Zwei Jahre Vorlaufzeit

Eine wichtige Voraussetzung zur Brauereigründung war gegeben: Platz. Im landwirtschaftlichen Anwesen seiner Schwiegereltern boten zwei Garagen den benötigten Raum für Sudkessel, Gärtanks und sonstige Brautechnik. Der Vorlauf der Brauereigründung habe sich über rund zwei Jahre erstreckt, sagt Müller: Anträge, Genehmigungen, Wirtschaftsplan, natürlich auch die technische Planung der Anlage; und nicht zuletzt die Finanzierung. Einen "niedrigen sechsstelligen Betrag" habe er in den Start der Brauerei gesteckt, gibt Müller Einblick.

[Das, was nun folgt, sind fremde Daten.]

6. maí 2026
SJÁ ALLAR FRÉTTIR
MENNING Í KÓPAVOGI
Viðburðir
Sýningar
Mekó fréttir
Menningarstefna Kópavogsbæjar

Im Oktober 2013 war es so weit: In der Goikelbräu wurde das erste Bier gebraut, ein Festbier für den örtlichen Gesangsverein. "Total stolz" sei er gewesen, als der Bürgermeister und sonstige Prominenz vor Ort gewesen seien, sagt Müller. Danach entwickelten sich die Dinge prächtig. Die verschiedenen, im 500-Liter-Kessel gebrauten Biere seien ihm "mehr oder weniger aus der Hand gerissen" worden.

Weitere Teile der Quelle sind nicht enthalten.